Cannabis is legal, but debate continues: Vast majority would set minimum age for cannabis above 18 years

Cannabis is legal, but debate continues: Vast majority would set minimum age for cannabis above 18 years

One-in-four Canadians shopped for, purchased, or used cannabis during first two weeks of legalization

November 14, 2018 – Less than a month since Canada became just the second country in the world to legalize the sale and consumption of recreational cannabis a new study from the Angus Reid Institute finds three-quarters of Canadians believe the minimum age to purchase and consume cannabis should be raised.

While just over one-in-four (27%) say that 18, the number set by the federal government as the minimum in any jurisdiction, is the right age, nearly the same number (26%) believe that 21 would be more appropriate. Another 23 per cent would like to see the age raised even higher.

Differences of opinion on this, and issues of satisfaction post-legalization, are driven largely by age. Those respondents between the ages of 18 and 34 are twice as likely to say that they are pleased (44%) rather than disappointed (22%) to see marijuana available for recreational use, while the opinions of those over the age of 55 are inverted, with 23 per cent pleased and 43 per cent disappointed.

More Key Findings:

  • Albertans and Atlantic Canadians are most likely to say their province chose the correct minimum age for cannabis use and purchase
  • The age of 21 appears to be a dividing point for Canada. Half of respondents (51%) say the minimum age should be 20 or under, while half (49%) say 21 or over.
  • Canadians are much more likely to have visited an online cannabis store in October than to have visited a physical store (16% to 6%) but equally as likely to have purchased from each – 4 per cent said they made a purchase online or in person.


  • Three-quarters would set legal age higher than 18

  • Regional differences on 18 versus 19

  • Half say 20 and under, half say 21 and over

  • Pleased or disappointed?

  • One-in-eight have used pot since legalization; one-quarter looked into it

Three-quarters would set legal age higher than 18

Hundreds of thousands of Canadians spent millions of dollars in the first week of cannabis legalization. But as many enjoy the pot they may now consume as a result of legalization, questions remain over the long-term impacts of marijuana on young people. This, perhaps, why the government’s messaging has been focused on regulation to keep the product out of the hands of children.

One aspect of legalization that Canadians are evidently not settled on is the legal age for purchase and consumption. The federal government has set the minimum age at 18, but provinces are at liberty to raise that age if they please.

Asked what they believe the age should be, just over one-quarter (27%) say that the federal minimum is the right one – 18 years of age. Canadians appear divided between three key options, 18, 19, and 21. More than one-in-five choose each. In the table below, the breakdown for each province – and the minimum age for that province – is shown:

Regional differences on 18 versus 19

No province has yet set the legal age in their jurisdiction higher than 19. Alberta and Quebec adopted the federal standard at 18, while all other provinces and territories chose to proceed by raising their standard one year above the federal minimum.

PARTS OF THE EXERCISE:
1. Why does the cannabis survey report call the age of 21 a dividing point for Canada? Answer in one to three sentences.
2. Answer these questions from the cannabis survey report.
(a) What percentage of respondents say 18 is the right minimum age?
(b) Which two provinces adopted the federal minimum age of 18?
(c) What share of Canadians visited an online cannabis store in October, compared with a physical store?
3. What comes next in the cannabis survey report? Write a continuation that starts after its final sentence.

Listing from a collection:
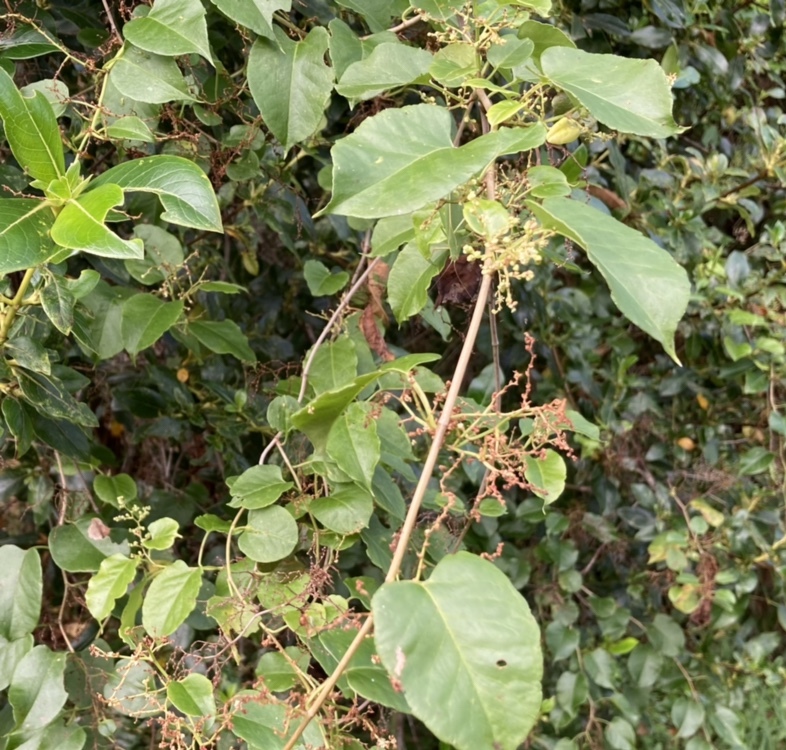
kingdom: Plantae
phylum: Tracheophyta
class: Magnoliopsida
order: Caryophyllales
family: Polygonaceae
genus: Muehlenbeckia
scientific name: Muehlenbeckia australis
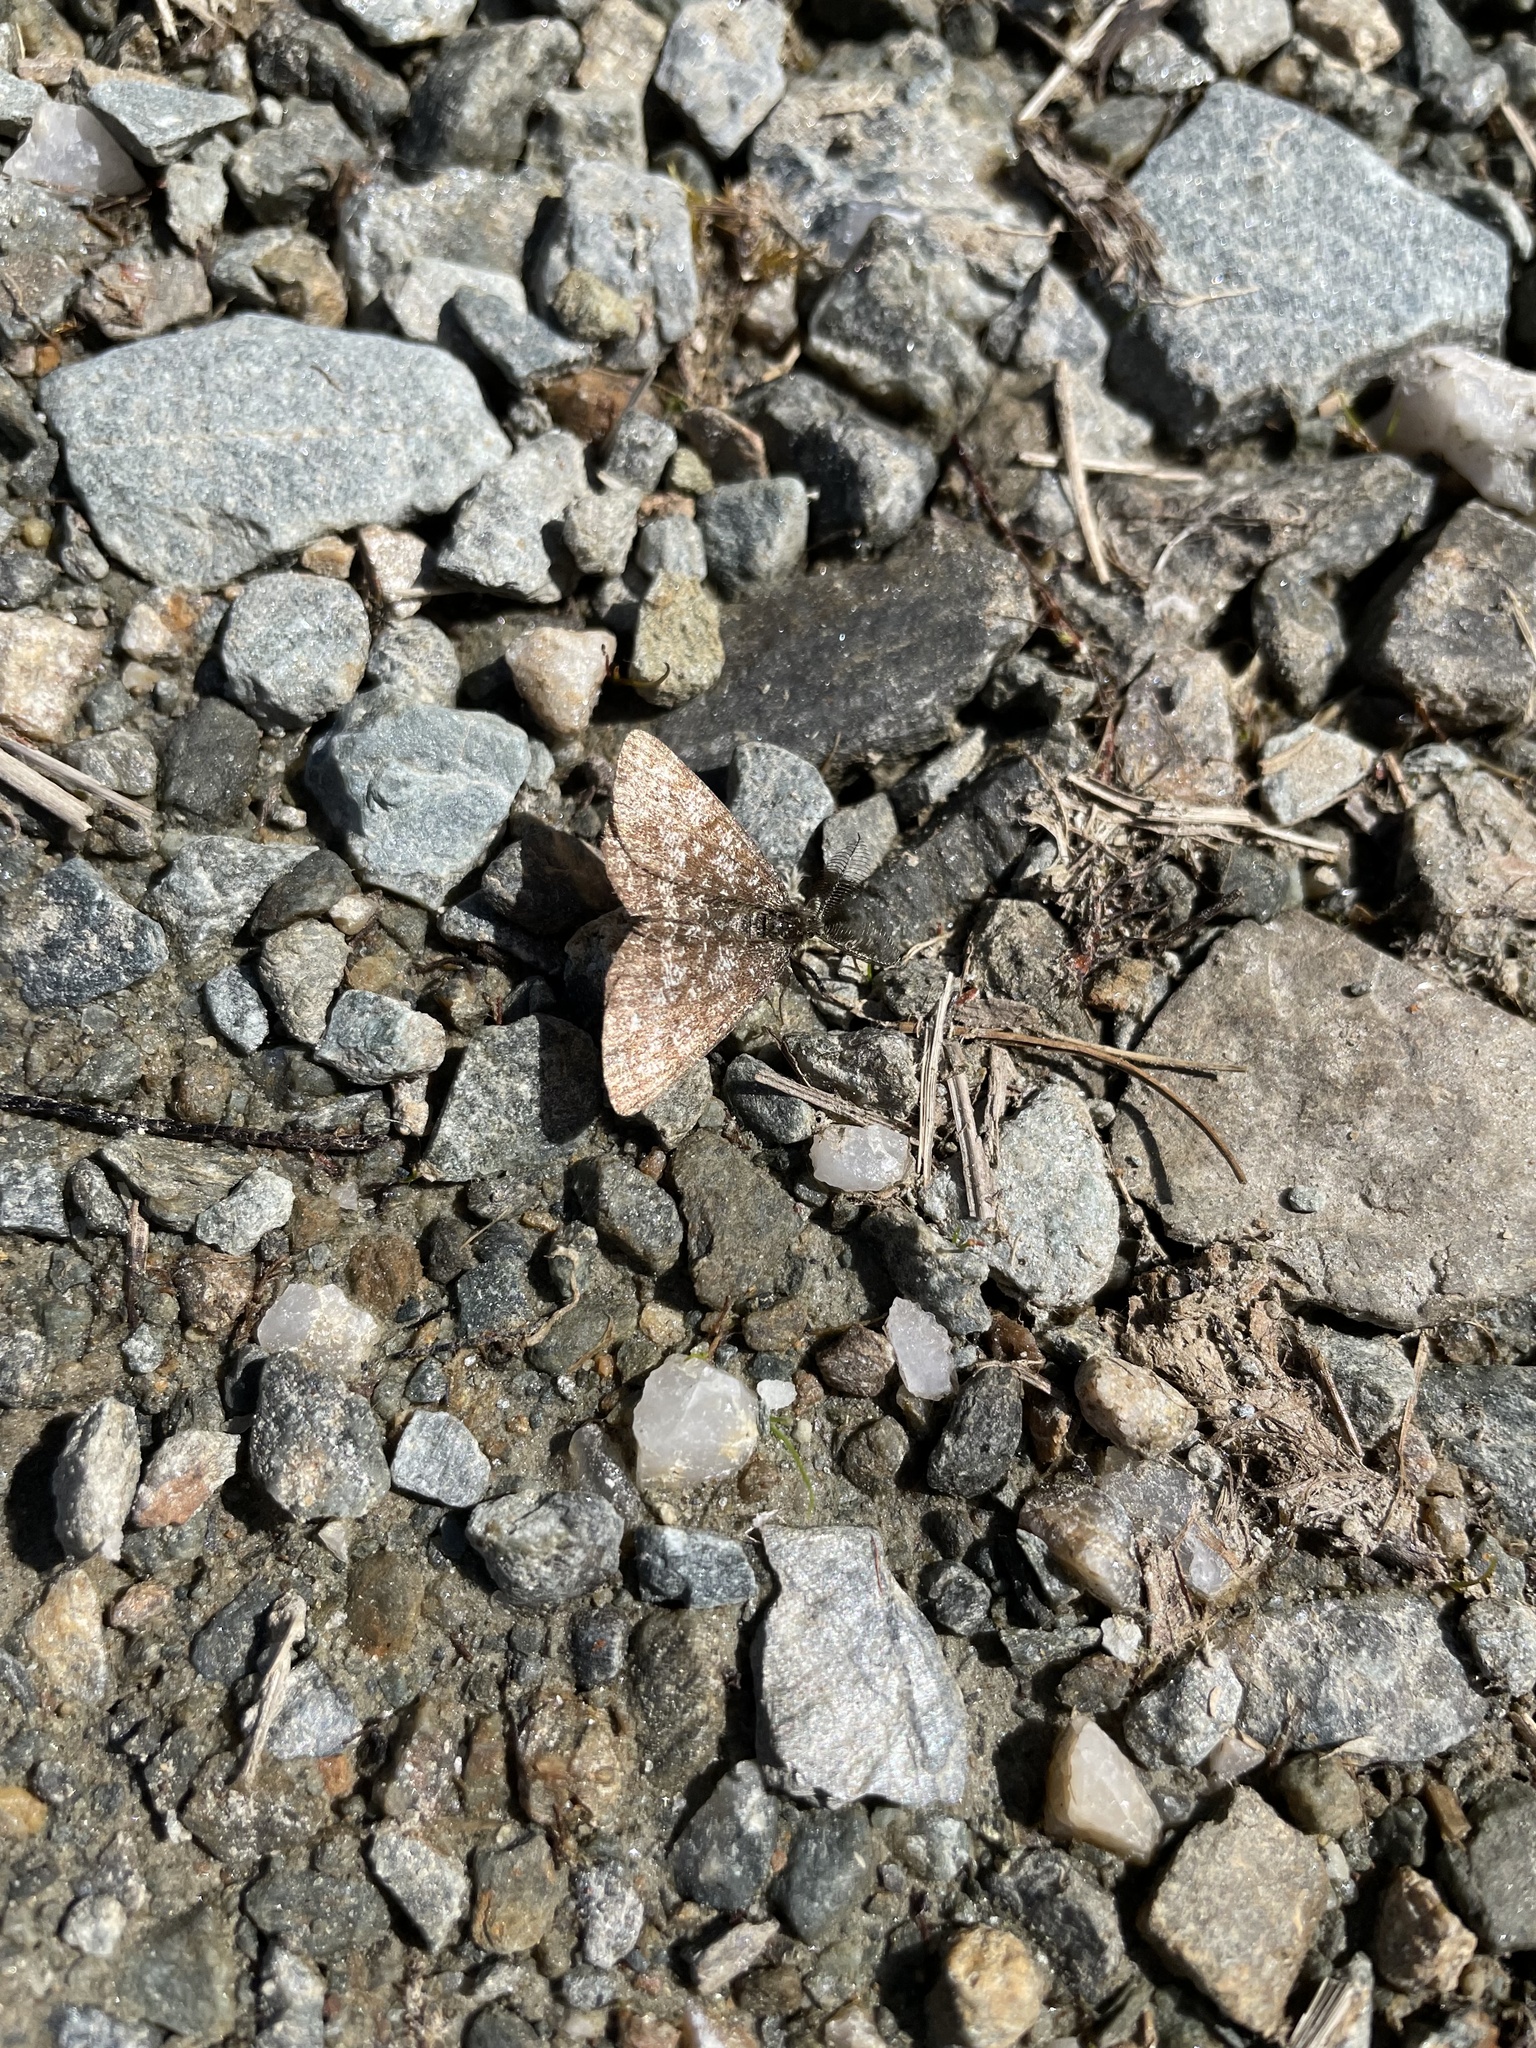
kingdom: Animalia
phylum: Arthropoda
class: Insecta
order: Lepidoptera
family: Geometridae
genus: Ematurga
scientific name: Ematurga atomaria
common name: Common heath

RESULTS FOR THE EXERCISE:
1. The report calls 21 a dividing point because respondents split almost evenly around it. Half (51%) say the minimum age should be 20 or under, and the other half (49%) say it should be 21 or over.

2.
(a) 27 per cent.
(b) Alberta and Quebec.
(c) 16 per cent visited an online store, compared with 6 per cent for a physical store.

3.
By highlighting the percentage of residents who chose the actual age that their province has set for legal sale, one can see how in-step each provincial government is with their populations. For example, only one-in-five Manitoba residents say their province chose the right age by going with 19 as the minimum. Four-in-ten (39%) would like to see the age lowered, and slightly more (45%) would like to see it raised.

Likewise just one-in-four (25%) Saskatchewan residents say 19 was the right choice. On the other side of the spectrum, almost half of Alberta residents agree that 18 was the proper minimum, the highest level of agreement in the country:

Young men, in particular, are most supportive of setting the age as low as is federally permissible. Just over four-in-ten (43%) say 18 is the right age, more than 10-points higher than any other age and gender combination:

Half say 20 and under, half say 21 and over

There is a notable divide in public opinion that hinges on a hypothetical minimum age of 21. Indeed, half of Canadians say 20 and under is appropriate, while half say 21 and would be better. Men and women lean in opposite directions on this, driven largely by their age. A majority of young men (69%) and young women (57%) choose an age under 21, while their older peers are much less likely to do so:

Age of access is also an issue associated with political affiliation. Past Conservative voters are significantly more likely to lean toward raising the age to 21 or over. In fact, one-quarter of this group would prefer the age be 25 or older (see comprehensive tables for greater detail).

Regionally, close to six-in-ten residents in Manitoba (65%), B.C. (61%) and Atlantic Canada (58%) choose an age under 21, the highest such proportions in the country. Quebec residents are most likely to say a legal minimum of 21+ should be established for marijuana:

Pleased or disappointed?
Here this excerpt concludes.